__AIM OF THE EXERCISE__
Return all lines of the data in which the string "Left" occurs.

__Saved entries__
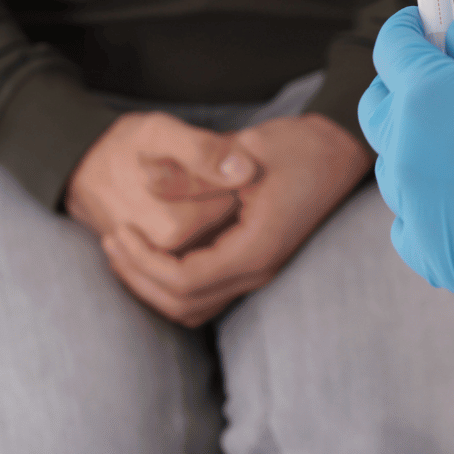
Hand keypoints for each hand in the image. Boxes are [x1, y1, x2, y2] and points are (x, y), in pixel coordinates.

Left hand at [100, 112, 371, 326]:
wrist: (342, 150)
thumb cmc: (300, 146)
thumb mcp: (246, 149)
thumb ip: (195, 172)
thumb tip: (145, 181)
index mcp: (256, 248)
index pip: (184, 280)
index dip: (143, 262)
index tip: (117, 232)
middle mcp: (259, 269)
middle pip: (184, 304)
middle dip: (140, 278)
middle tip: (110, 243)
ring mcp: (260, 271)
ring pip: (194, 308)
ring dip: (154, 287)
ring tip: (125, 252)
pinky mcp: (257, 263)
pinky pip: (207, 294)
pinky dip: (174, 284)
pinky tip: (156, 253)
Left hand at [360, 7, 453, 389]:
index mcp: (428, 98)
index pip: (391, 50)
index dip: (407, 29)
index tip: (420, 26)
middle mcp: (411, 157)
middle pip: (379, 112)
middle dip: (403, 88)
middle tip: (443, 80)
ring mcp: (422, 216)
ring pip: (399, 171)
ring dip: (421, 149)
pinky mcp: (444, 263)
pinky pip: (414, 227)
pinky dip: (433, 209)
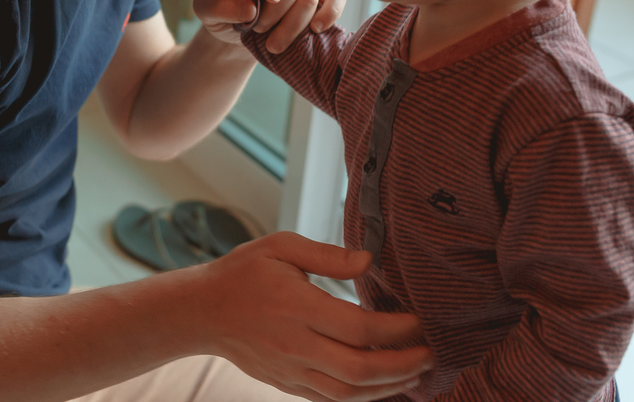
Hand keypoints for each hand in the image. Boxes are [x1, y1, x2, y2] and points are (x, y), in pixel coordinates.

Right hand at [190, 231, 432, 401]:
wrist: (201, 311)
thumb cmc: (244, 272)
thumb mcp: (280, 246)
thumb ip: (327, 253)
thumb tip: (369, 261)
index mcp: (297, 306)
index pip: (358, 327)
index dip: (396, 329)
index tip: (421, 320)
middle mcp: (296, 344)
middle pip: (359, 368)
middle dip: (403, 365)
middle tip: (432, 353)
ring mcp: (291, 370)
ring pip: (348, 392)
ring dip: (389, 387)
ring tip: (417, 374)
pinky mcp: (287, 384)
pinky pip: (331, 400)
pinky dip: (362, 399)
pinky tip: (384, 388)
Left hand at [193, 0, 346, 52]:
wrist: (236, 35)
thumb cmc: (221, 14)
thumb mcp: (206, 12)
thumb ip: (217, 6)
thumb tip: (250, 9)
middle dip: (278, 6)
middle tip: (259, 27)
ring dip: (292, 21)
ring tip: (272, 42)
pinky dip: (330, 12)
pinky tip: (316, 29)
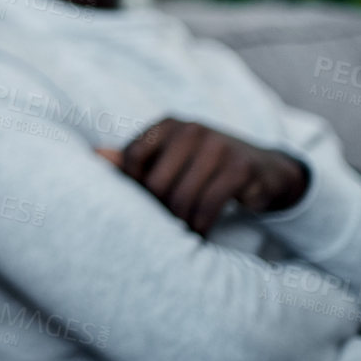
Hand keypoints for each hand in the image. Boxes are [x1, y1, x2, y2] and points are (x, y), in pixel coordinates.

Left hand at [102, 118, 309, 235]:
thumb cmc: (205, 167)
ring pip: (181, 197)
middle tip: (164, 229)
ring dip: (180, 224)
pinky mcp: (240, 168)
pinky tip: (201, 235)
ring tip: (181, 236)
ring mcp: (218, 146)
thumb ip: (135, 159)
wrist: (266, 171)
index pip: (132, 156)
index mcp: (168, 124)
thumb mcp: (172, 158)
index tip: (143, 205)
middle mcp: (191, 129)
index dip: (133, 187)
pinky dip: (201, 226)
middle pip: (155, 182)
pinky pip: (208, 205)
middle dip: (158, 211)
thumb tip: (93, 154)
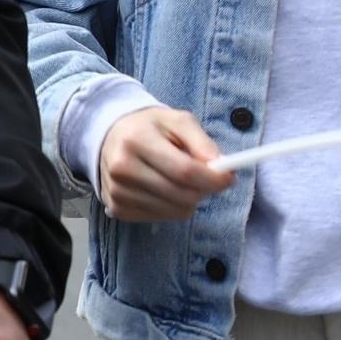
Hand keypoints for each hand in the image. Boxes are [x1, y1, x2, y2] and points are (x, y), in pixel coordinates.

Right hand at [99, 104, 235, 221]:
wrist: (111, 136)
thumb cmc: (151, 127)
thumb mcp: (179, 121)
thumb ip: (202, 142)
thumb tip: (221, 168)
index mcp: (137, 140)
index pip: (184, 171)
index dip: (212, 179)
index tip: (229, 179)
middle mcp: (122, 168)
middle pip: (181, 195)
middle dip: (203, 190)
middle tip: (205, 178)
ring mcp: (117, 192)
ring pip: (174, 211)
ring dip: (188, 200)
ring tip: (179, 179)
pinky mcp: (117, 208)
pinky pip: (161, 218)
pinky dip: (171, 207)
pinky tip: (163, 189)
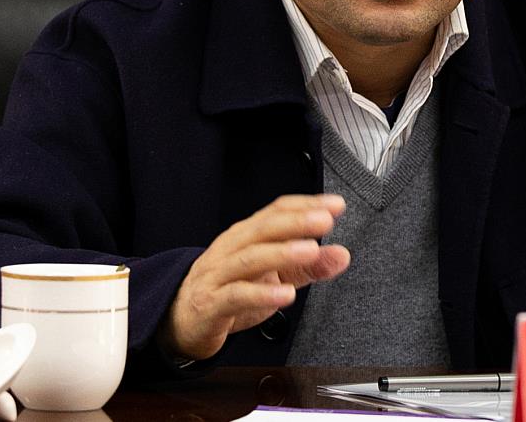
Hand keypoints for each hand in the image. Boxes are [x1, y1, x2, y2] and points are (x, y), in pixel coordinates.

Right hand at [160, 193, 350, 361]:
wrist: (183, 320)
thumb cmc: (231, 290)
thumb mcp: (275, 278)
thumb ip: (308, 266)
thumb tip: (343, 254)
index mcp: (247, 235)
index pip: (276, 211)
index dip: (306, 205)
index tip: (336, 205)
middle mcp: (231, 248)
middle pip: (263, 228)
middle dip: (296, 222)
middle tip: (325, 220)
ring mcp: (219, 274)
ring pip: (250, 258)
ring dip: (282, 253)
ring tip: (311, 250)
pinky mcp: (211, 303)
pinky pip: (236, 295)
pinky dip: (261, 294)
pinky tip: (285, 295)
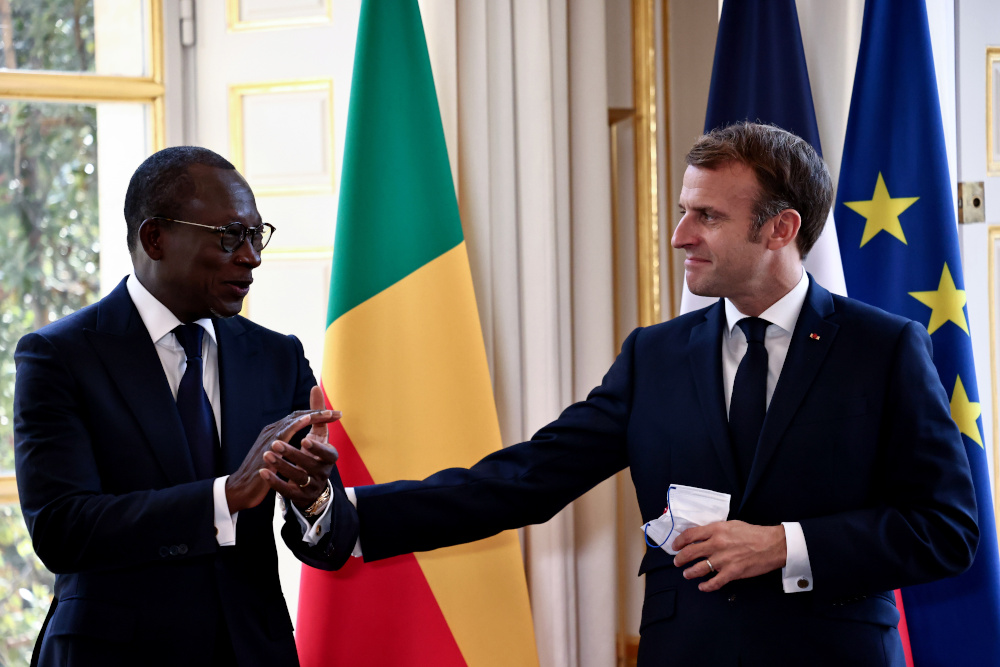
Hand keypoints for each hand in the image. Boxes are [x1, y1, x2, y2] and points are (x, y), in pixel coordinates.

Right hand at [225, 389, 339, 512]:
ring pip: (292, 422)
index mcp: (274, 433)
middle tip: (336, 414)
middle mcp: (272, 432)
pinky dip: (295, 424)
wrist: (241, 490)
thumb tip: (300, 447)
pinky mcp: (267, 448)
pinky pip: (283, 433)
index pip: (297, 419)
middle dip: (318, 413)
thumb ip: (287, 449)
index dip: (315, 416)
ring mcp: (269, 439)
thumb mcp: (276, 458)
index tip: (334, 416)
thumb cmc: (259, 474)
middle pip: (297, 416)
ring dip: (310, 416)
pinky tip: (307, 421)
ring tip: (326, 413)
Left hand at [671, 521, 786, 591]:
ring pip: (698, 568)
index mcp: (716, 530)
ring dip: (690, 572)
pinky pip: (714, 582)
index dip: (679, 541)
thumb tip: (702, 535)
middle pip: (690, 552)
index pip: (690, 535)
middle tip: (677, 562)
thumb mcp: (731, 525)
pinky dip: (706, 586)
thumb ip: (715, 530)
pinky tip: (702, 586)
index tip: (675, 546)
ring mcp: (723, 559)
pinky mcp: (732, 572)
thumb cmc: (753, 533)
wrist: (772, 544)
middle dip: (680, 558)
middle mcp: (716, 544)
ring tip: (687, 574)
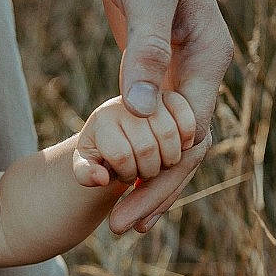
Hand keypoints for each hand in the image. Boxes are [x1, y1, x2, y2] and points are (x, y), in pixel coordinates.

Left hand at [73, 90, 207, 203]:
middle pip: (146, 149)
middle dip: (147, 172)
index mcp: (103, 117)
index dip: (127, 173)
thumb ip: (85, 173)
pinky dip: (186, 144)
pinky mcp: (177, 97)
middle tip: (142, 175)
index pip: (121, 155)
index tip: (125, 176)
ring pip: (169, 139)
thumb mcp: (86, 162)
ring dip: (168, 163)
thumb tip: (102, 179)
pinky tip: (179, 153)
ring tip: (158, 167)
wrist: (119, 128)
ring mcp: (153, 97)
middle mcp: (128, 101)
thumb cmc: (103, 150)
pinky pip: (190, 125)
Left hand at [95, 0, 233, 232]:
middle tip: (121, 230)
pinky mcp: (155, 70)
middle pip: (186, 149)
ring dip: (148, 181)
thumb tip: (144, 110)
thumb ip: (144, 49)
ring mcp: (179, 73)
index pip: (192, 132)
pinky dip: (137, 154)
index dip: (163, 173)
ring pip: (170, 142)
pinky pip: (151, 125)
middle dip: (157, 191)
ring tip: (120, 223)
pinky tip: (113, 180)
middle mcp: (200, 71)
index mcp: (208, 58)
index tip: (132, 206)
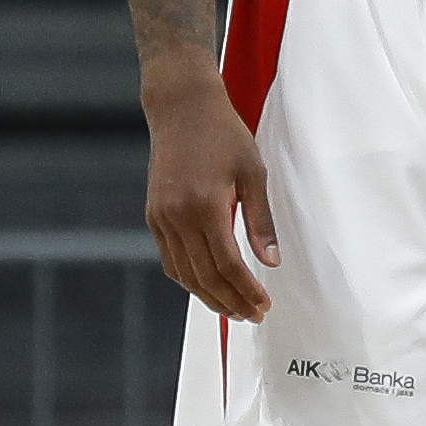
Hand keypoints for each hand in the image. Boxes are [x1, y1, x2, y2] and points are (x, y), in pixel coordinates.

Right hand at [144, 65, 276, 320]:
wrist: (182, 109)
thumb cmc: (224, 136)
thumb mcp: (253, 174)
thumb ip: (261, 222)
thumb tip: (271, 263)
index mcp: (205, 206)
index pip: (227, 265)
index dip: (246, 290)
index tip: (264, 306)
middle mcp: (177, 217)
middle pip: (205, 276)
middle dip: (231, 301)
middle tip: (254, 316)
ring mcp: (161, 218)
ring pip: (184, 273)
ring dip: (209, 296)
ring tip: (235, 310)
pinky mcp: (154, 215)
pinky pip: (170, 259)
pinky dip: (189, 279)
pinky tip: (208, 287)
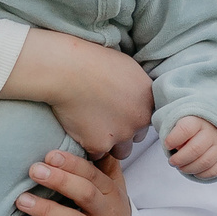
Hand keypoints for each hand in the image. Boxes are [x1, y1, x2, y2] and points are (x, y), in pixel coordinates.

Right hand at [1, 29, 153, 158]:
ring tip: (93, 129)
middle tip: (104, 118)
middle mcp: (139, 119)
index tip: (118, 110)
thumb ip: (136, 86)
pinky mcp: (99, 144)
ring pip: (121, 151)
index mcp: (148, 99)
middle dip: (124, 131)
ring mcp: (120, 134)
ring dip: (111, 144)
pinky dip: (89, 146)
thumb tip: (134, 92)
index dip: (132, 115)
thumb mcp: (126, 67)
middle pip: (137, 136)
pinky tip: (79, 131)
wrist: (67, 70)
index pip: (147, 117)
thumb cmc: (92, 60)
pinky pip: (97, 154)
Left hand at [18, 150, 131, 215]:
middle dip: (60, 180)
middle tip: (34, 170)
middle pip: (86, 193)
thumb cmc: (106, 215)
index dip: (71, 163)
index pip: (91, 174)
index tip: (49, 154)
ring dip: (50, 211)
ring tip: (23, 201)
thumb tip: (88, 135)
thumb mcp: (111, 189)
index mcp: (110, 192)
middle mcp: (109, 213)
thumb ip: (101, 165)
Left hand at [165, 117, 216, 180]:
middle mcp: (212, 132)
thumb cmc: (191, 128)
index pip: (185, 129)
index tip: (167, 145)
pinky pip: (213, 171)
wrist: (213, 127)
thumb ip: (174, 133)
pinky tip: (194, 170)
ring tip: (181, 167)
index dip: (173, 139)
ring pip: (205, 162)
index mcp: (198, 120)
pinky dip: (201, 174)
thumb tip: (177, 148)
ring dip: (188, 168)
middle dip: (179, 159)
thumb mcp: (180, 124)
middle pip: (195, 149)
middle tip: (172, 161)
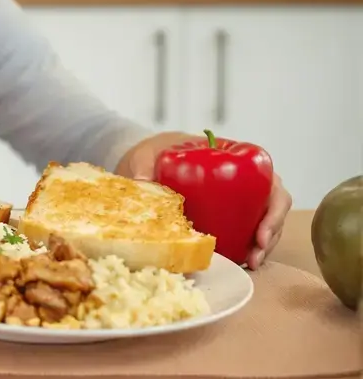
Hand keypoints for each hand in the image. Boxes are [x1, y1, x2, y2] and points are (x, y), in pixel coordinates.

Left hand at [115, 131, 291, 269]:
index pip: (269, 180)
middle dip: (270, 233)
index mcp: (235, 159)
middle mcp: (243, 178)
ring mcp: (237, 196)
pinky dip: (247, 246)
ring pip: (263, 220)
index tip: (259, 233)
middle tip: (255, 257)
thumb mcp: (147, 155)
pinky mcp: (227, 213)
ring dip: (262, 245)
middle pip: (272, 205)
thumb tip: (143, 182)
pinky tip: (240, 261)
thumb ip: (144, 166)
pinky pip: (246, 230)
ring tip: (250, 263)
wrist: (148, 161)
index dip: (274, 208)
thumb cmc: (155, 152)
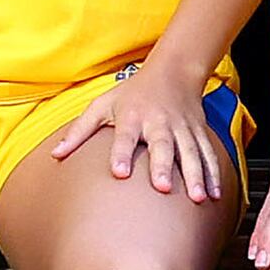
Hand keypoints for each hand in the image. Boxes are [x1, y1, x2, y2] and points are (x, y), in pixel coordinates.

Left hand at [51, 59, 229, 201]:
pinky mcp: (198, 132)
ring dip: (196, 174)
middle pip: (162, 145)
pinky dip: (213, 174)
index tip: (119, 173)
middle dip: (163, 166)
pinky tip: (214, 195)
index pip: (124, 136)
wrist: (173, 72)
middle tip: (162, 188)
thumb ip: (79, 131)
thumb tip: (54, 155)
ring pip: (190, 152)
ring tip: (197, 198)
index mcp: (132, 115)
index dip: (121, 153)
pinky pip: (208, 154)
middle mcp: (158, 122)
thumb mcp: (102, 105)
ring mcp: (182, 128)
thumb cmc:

__EXERCISE RESPONSE__
Left hand at [100, 112, 371, 326]:
Left hand at [360, 7, 453, 389]:
Left hand at [193, 0, 346, 52]:
Left hand at [102, 118, 309, 235]:
Left hand at [671, 521, 786, 591]:
Left hand at [73, 90, 207, 203]:
Left hand at [95, 0, 233, 232]:
Left hand at [18, 150, 131, 215]:
Left hand at [165, 117, 216, 180]:
Left hand at [115, 131, 291, 269]:
Left hand at [51, 59, 229, 201]:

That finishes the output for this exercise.